:: Supplied material ::

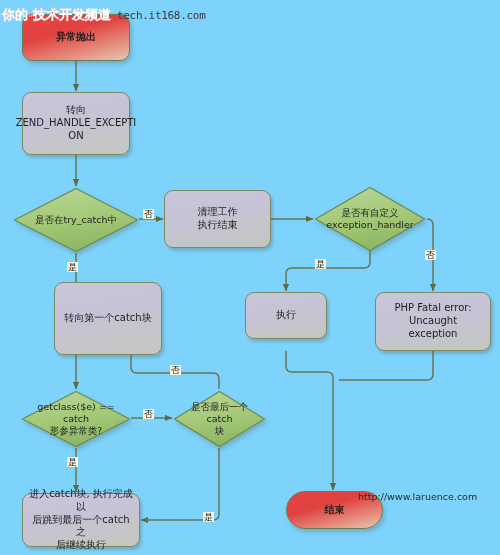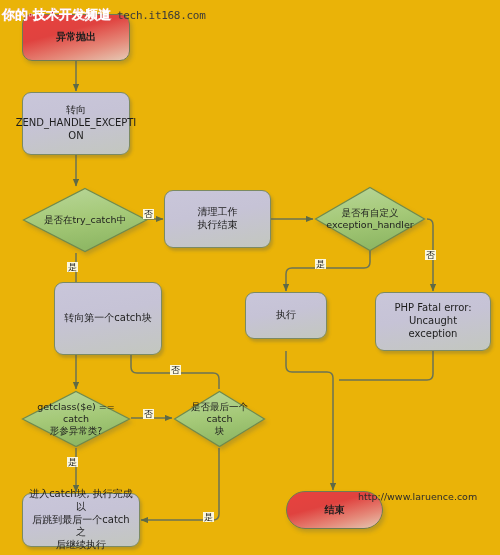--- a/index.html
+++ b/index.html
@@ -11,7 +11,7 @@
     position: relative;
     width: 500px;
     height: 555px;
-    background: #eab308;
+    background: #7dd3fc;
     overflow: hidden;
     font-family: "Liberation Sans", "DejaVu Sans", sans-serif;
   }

:::
:: Supplied material ::

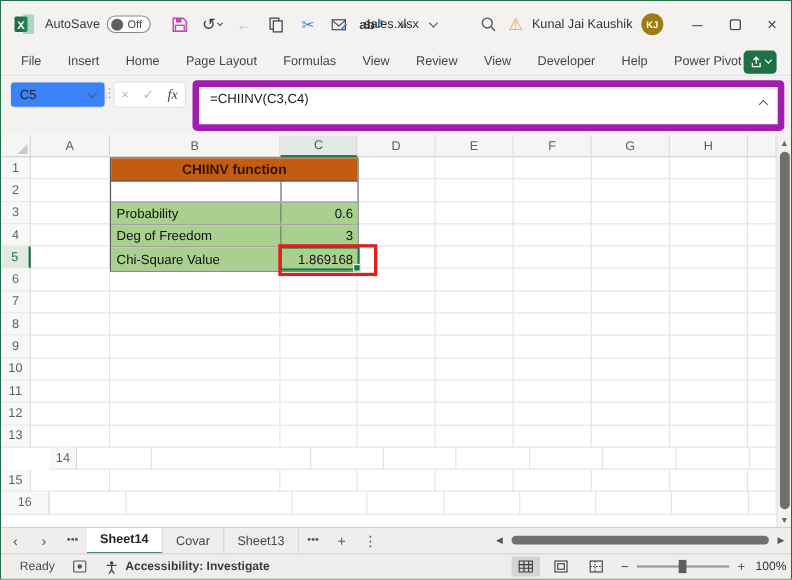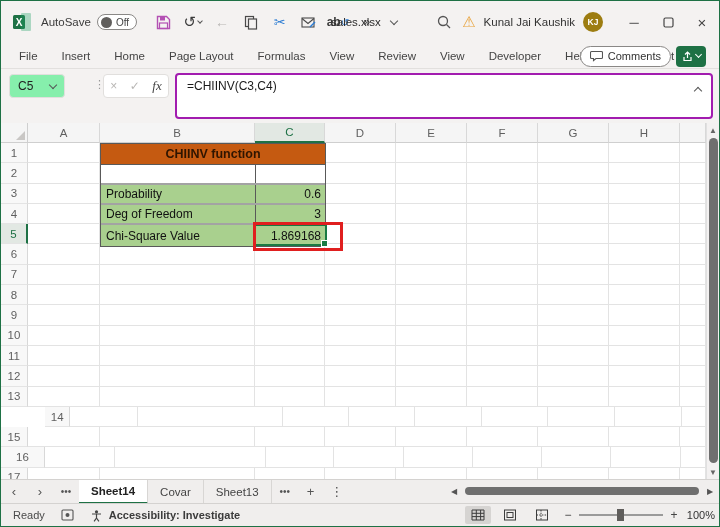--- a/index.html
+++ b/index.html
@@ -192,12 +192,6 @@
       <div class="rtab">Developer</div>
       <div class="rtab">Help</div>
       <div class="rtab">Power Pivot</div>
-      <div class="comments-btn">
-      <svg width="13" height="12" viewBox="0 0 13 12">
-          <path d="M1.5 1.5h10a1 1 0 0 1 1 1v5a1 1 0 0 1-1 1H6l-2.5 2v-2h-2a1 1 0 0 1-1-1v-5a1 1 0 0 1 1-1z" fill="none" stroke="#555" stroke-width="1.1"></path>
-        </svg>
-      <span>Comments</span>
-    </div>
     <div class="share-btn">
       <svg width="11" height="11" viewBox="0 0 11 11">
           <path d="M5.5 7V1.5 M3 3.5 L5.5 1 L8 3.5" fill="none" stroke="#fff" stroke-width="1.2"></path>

:::

## [Work order]
Each line containing the word "stroke" must be pulled from the listing and copied.

## [Answer section]
-          <path d="M1.5 1.5h10a1 1 0 0 1 1 1v5a1 1 0 0 1-1 1H6l-2.5 2v-2h-2a1 1 0 0 1-1-1v-5a1 1 0 0 1 1-1z" fill="none" stroke="#555" stroke-width="1.1"></path>
           <path d="M5.5 7V1.5 M3 3.5 L5.5 1 L8 3.5" fill="none" stroke="#fff" stroke-width="1.2"></path>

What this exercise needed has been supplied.